[Images with localized body landmarks]
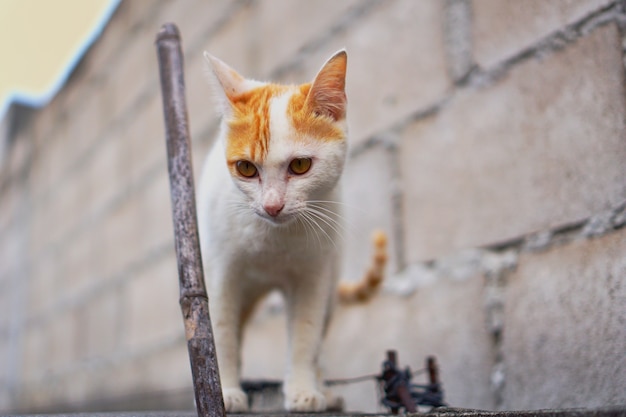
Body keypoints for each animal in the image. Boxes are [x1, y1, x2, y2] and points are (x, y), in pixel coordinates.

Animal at [199, 50, 386, 412]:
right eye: (246, 168)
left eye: (300, 165)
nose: (272, 206)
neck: (273, 241)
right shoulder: (220, 272)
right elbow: (222, 331)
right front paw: (224, 392)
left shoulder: (313, 276)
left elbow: (305, 334)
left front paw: (302, 390)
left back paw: (323, 388)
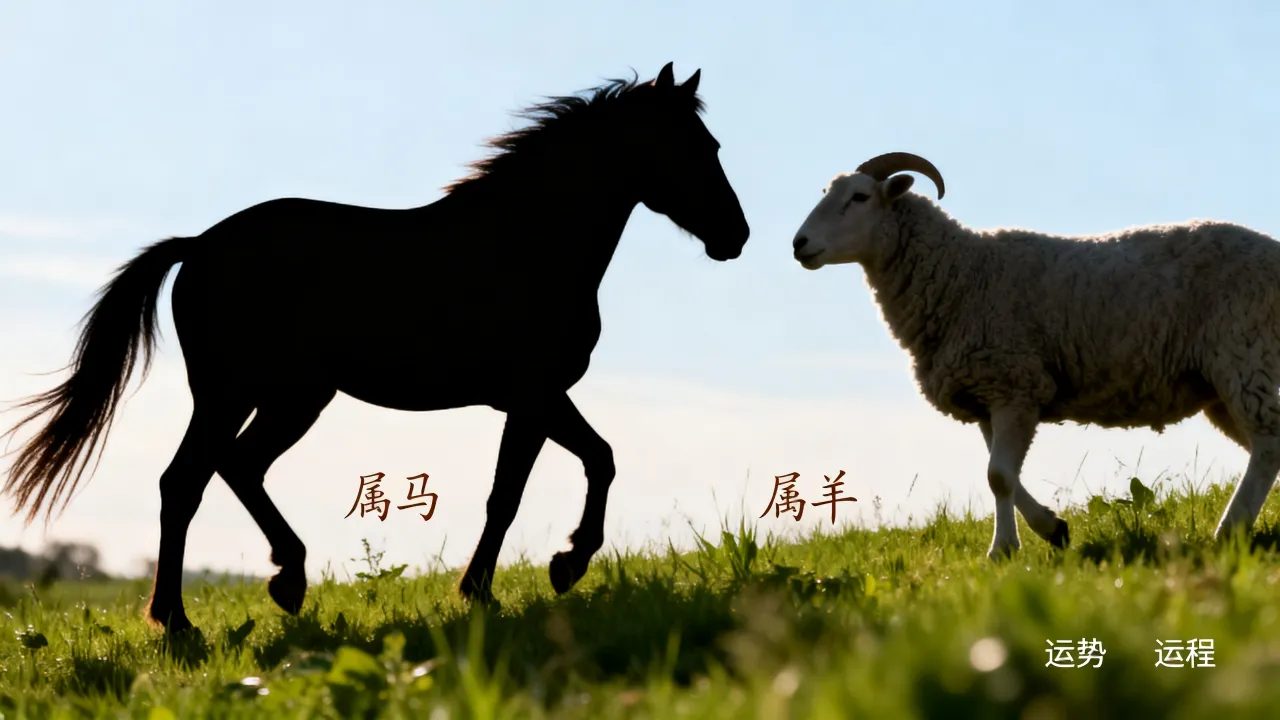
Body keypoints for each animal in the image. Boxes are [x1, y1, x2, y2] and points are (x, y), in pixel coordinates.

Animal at [1, 62, 750, 633]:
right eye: (700, 148)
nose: (736, 236)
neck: (526, 242)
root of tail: (200, 246)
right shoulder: (530, 395)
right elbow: (508, 494)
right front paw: (490, 587)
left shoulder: (537, 396)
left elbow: (600, 458)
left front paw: (565, 564)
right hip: (238, 393)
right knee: (192, 479)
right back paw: (199, 612)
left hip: (287, 397)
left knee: (225, 470)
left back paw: (265, 588)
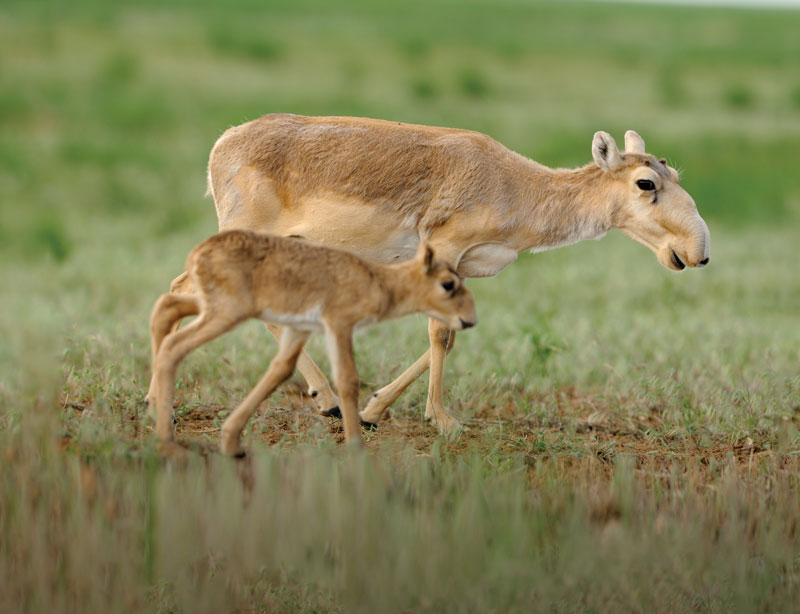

Exercise instructions: How many of the lines in these entries hold "right"? Report only the count.

Exercise answer: 11